第26話 昨日の謝罪
次の日学校へ行くと。マリアちゃんとクリスティちゃんが駆け寄ってきた。
「コトコちゃん、大丈夫だった?」
クリスティちゃんが、青い瞳を潤ませ、あたしの体を見て回る。
マリアちゃんは体をペタペタ触って、問題が無いかを確認中だ。
「少しまだ痛いけど、ほら、大丈夫だよ!」
あたしは両手を振り上げ、マッスルポーズで、元気であることをアピールした。
「昨日はありがとう。迷惑かけちゃったね」
「いいんだよ、どうってことないよ」
二人の優しい一言に、あたしはにっこりほほ笑んだ。
***
授業が終わるとマリアちゃんとクリスティちゃんに。
「今日も発明クラブに寄れないゴメンネ。明日は必ずいくから!」
っと謝って、格闘技クラブへ向かった。そこからは先輩たちに平謝りだ。
「いやー、俺たちも悪かった。君は特にずるしてた訳ではないしね」
クラブ長から忠告があったのか、意外と優しい対応でよかった。
「クラブ長は来ていないのですか?」
あたしは頭を左右に動かし、道場を見回した。
「忙しい人なのでどうかな。クラブ長も君のこと心配していたよ」
「そうですか……」
「でっ、君はクラブに入るの?」
「クラブ長に謝ってから。許可してもらえるなら、入るつもりですけども。駄目でしょうか?」
「いやいや、僕は歓迎するよ。強い子が入ってくれればこの学院のレベルも上がるしね」
先輩は両手を広げてウェルカムの体制を作っている。
「ありがとう御座います。とりあえず体はなんとも無かったので、心配いりませんとお伝えください。またあらためて伺います」
あたしは先輩に丁寧にお辞儀をした。そして、格闘技クラブをあとにした。
思ったより、時間ができたなぁ。発明クラブに寄って見るか。確か発明クラブは旧校舎を使ってると言ってたな。旧校舎って何処にあるんだろう。クラブ棟の方だと思ってたんだけど……。格闘技クラブの先輩に聞いとけばよかったなぁ。あたしってこういうこと多いな、ちょっと気を付けるようにしよう。キョロキョロ周囲を見ながら歩いていると……。
「ちょっとそこ行く君、何か探してるのかい?」
振り返ると普通を絵に描いたような姿に、メガネかけた人物がいた。ひどい説明になったのでフォローを入れると、物腰はキリっとした感じだ。
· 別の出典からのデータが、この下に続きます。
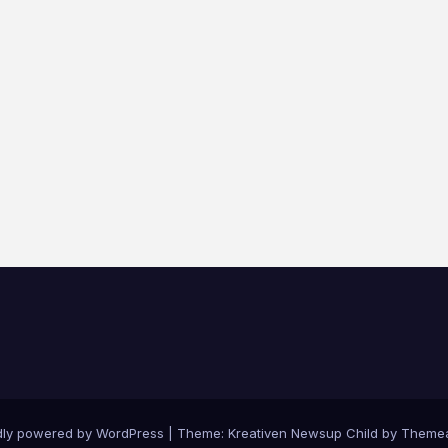
dly powered by WordPress
|
Theme: Kreativen Newsup Child by
Themea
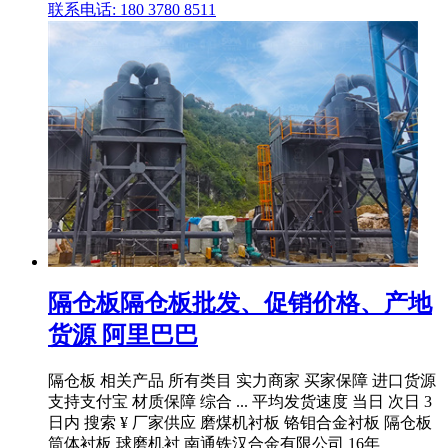
联系电话: 180 3780 8511
隔仓板隔仓板批发、促销价格、产地
货源 阿里巴巴
隔仓板 相关产品 所有类目 实力商家 买家保障 进口货源
支持支付宝 材质保障 综合 ... 平均发货速度 当日 次日 3
日内 搜索 ¥ 厂家供应 磨煤机衬板 铬钼合金衬板 隔仓板
筒体衬板 球磨机衬 南通铁汉合金有限公司 16年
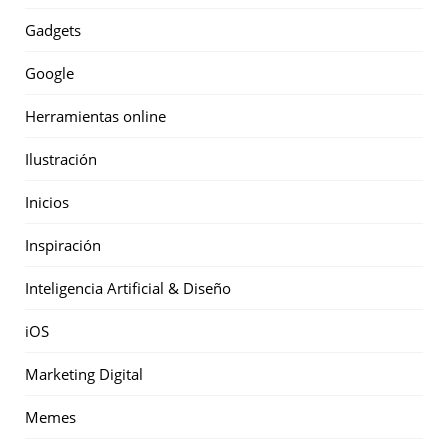
Gadgets
Google
Herramientas online
Ilustración
Inicios
Inspiración
Inteligencia Artificial & Diseño
iOS
Marketing Digital
Memes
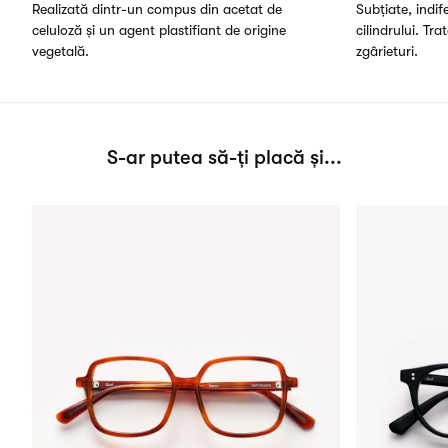
Realizată dintr-un compus din acetat de
Subțiate, indi
celuloză și un agent plastifiant de origine
cilindrului. Tra
vegetală.
zgârieturi.
S-ar putea să-ți placă și...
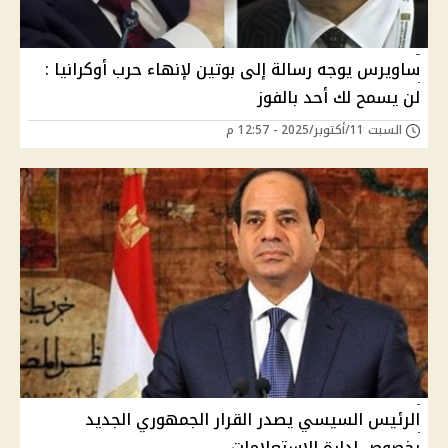
ساويرس يوجه رسالة إلى بوتين لإنهاء حرب أوكرانيا :
لن يسمح لك أحد بالفوز
السبت 11/أكتوبر/2025 - 12:57 م
الرئيس السيسي يصدر القرار الجمهوري الجديد
بخصوص إدارة الاستعلامات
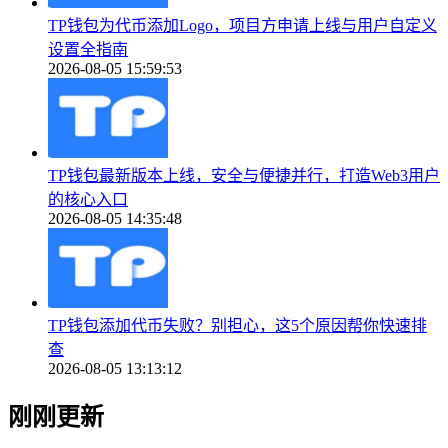
TP钱包为代币添加Logo，项目方申请上线与用户自定义
设置全指南
2026-08-05 15:59:53
TP钱包最新版本上线，安全与便捷并行，打造Web3用户
的核心入口
2026-08-05 14:35:48
TP钱包添加代币失败？别担心，这5个原因帮你快速排
查
2026-08-05 13:13:12
刚刚更新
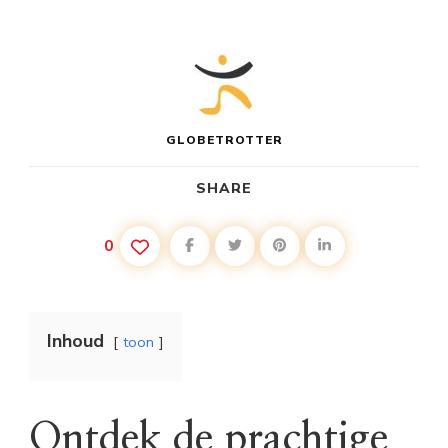
GLOBETROTTER
SHARE
0
Inhoud
toon
Ontdek de prachtige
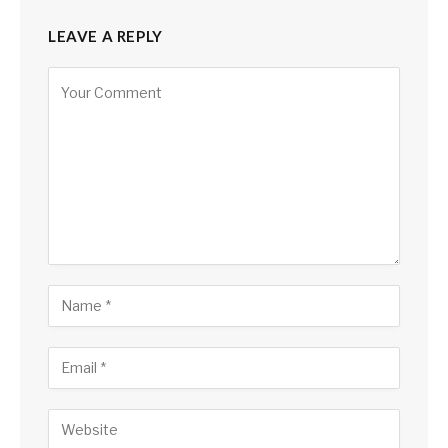
LEAVE A REPLY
「旧校舎をさがしてるんです。発明クラブがそこにあるらしいので」
「僕も旧校舎へ行くから案内するよ」
「ありがとう御座います。助かります」
「礼には及ばんよ、ついでだからね。君は発明クラブの見学かな?」
この人は体中からきっちり感が漂っている。
「はい、ともだちに誘われてまして」こちらまできっちりした対応になってしまう。
「ともだちというのはマリアちゃんとクリスティちゃんかな?」
「そうです。よくわかりましたね」
「いや、ウチはクラブ員が少ないからね」
先程から森の中を結構歩いている。少し心配になってきた。
「あのー、何処まで歩くんでしょうか?」
「もう少しだよ……。ほらそこだ」
眼鏡さんが指差した木々の間から、巨大な鉄の柱が飛び込んできた。ドドーン! 音と振動に反応したあたしは、後ろに飛び跳ね尻もちをついてしまった。